What we then needed was a method of implementing our thoughts and vision. We draw polygons around the gaps to provide a framework for practical implementation. Officers are assigned individual or groups of polygons and using the original objectives for each ecological gap (e.g. restore PAWS to having Ancient Woodland characteristics, develop a mosaic of habitats, enhance species rich grassland) we develop rationales setting out what might be done on the ground and how best to do it. If we are going to carry out work and spend money in these target areas we need to establish sound reasons for doing so and to be able to justify our decisions. We start by carrying out a desk study of the habitat interest and records in that area – this includes previous habitat surveys, species information, existing and previous agri-environment agreement areas, public access, historic environment records, designations, and aerial photography. The records are important because as well as looking for opportunities we need to also consider potential constraints such as the historic environment because we don’t want to accidentally damage a valued feature by attempting to achieve the aims of Habitat Connectivity.
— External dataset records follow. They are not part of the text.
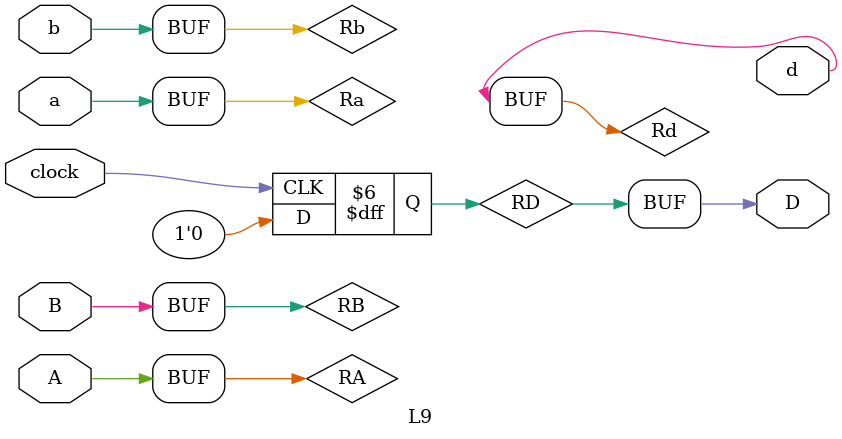
<source format=v>
module L9(input clock,a,b,A,B, output D,d);
reg RA,RB,RD,Ra,Rb,Rd; 

//parameter S0=1'd6, S1=1'd2; 
always @(posedge clock)
begin
$monitor ("RA=%d", RA);
    $monitor ("RB=%d", RB);
    $monitor ("RD=%d", RD);
    $monitor ("Ra=%d", Ra);
    $monitor ("Rb=%d", Rb);
    $monitor ("Rd=%d", Rd);
RA=1'b110;RB=1'b010;Ra=1'b110;Rb=1'b010;
#5 RA<=RA+RB;
RD<=RA;
Ra=Ra+Rb;
Rb=Ra;
end
assign A=RA;
assign B=RB;
assign D=RD;
assign a=Ra;
assign b=Rb;
assign d=Rd;

endmodule

</source>
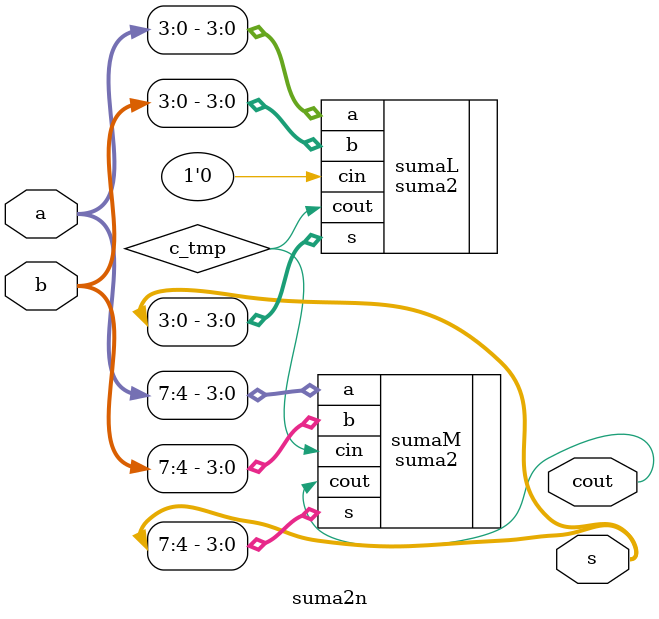
<source format=v>
module suma2n
    #(
        parameter n=8
    )
    (
        input [n-1:0] a,b,
        // input cin,
        output [n-1:0] s,
        output cout
    );

    suma2 #(.n(n/2)) sumaM (.a(a[n-1:n/2]), .b(b[n-1:n/2]), .cin(c_tmp), .s(s[n-1:n/2]), .cout(cout));
    suma2 #(.n(n/2)) sumaL (.a(a[n/2-1:0]), .b(b[n/2-1:0]), .cin(1'b0), .s(s[n/2-1:0]), .cout(c_tmp));

endmodule


</source>
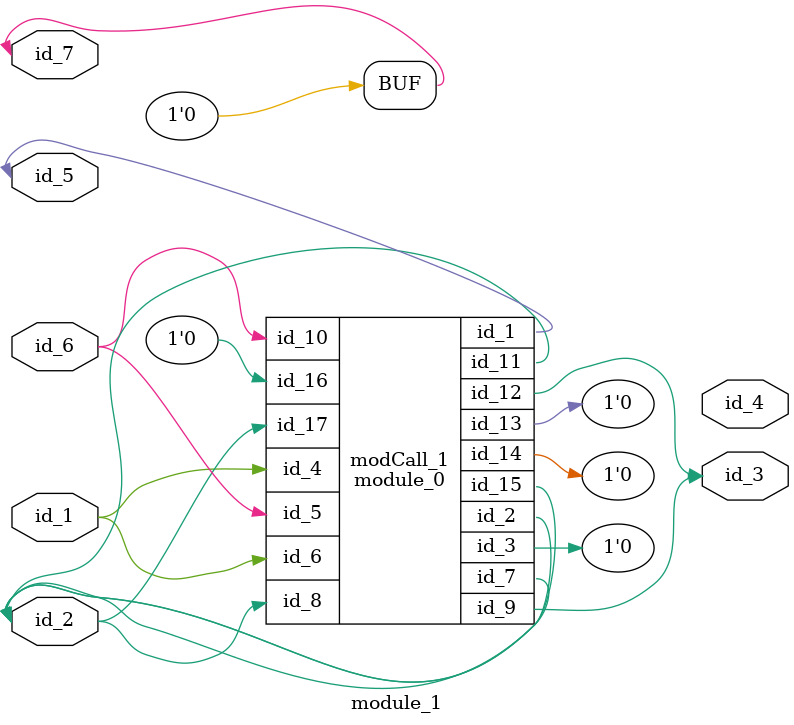
<source format=v>
module module_0 (
    id_1,
    id_2,
    id_3,
    id_4,
    id_5,
    id_6,
    id_7,
    id_8,
    id_9,
    id_10,
    id_11,
    id_12,
    id_13,
    id_14,
    id_15,
    id_16,
    id_17
);
  input wire id_17;
  input wire id_16;
  output wire id_15;
  output wire id_14;
  output wire id_13;
  output wire id_12;
  inout wire id_11;
  input wire id_10;
  output wire id_9;
  input wire id_8;
  inout wire id_7;
  input wire id_6;
  input wire id_5;
  input wire id_4;
  inout wire id_3;
  inout wire id_2;
  inout wire id_1;
  wire id_18;
endmodule
module module_1 (
    id_1,
    id_2,
    id_3,
    id_4,
    id_5,
    id_6,
    id_7
);
  inout wire id_7;
  input wire id_6;
  inout wire id_5;
  output wire id_4;
  output wire id_3;
  inout wire id_2;
  input wire id_1;
  module_0 modCall_1 (
      id_5,
      id_2,
      id_7,
      id_1,
      id_6,
      id_1,
      id_2,
      id_2,
      id_3,
      id_6,
      id_2,
      id_3,
      id_7,
      id_7,
      id_2,
      id_7,
      id_2
  );
  assign id_7 = 1'b0;
  wire id_8;
  wire id_9;
endmodule

</source>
Once we have this background picture of a target area we need to get our boots on and get out on the ground to see what’s really there. We’re looking initially from Public Rights of Way only (unless specific permission to access the land has previously granted) – we need to assess how much of the information we have matches the real situation on the ground. A key requirement is to take good quality photographs (both of individual habitats and the wider landscape) as well as making accurate field notes, annotating our original maps and at the same time looking out for possible linkages across the landscape. As our main habitat survey information (a Phase 1 Survey) is nearly 30 years old it is not always still accurate as habitats have changed and shrunk since then. This is especially true of unimproved grasslands identified in the late 1980s where scrub, bracken and bramble succession has since encroached.
Once back in the Office with the results of the field work, we consult with specialist Officers (Rona the Senior Ecologist, Mark the Woodland Officer etc.) to agree the best way forward i.e. how to make a difference. A plan of action is developed using the following principles:
To take forward any ideas the involvement of landowners/land managers is essential. In many cases for a land manager and their family the land is their living. To protect, enhance/restore, expand or create the landowner/land manager has to be willing. We’re talking about facilitating capital works like fencing to control stock, scrub control, tree/hedge planting, spreading wild flower seeds, cutting grassland, managing woodland etc. Following negotiations, the National Park Authority can provide grant assistance, use its own Volunteers and Apprentices to carry out the required tasks, or buy the necessary materials and the land manager provides the labour. Longer term requirements are met through maintenance clauses or land management payments over time.
Then once the work is organised and underway, at some point we need to be able to declare whether the gap has been addressed and the looked for key ecological connection made, or rather is on the way to being made. We do that by returning to the rationale – have we been able to achieve what was identified as being required at the beginning of the process?
Although the process takes time it is necessary in order to ensure that we achieve the best workable and sustainable linkages we can.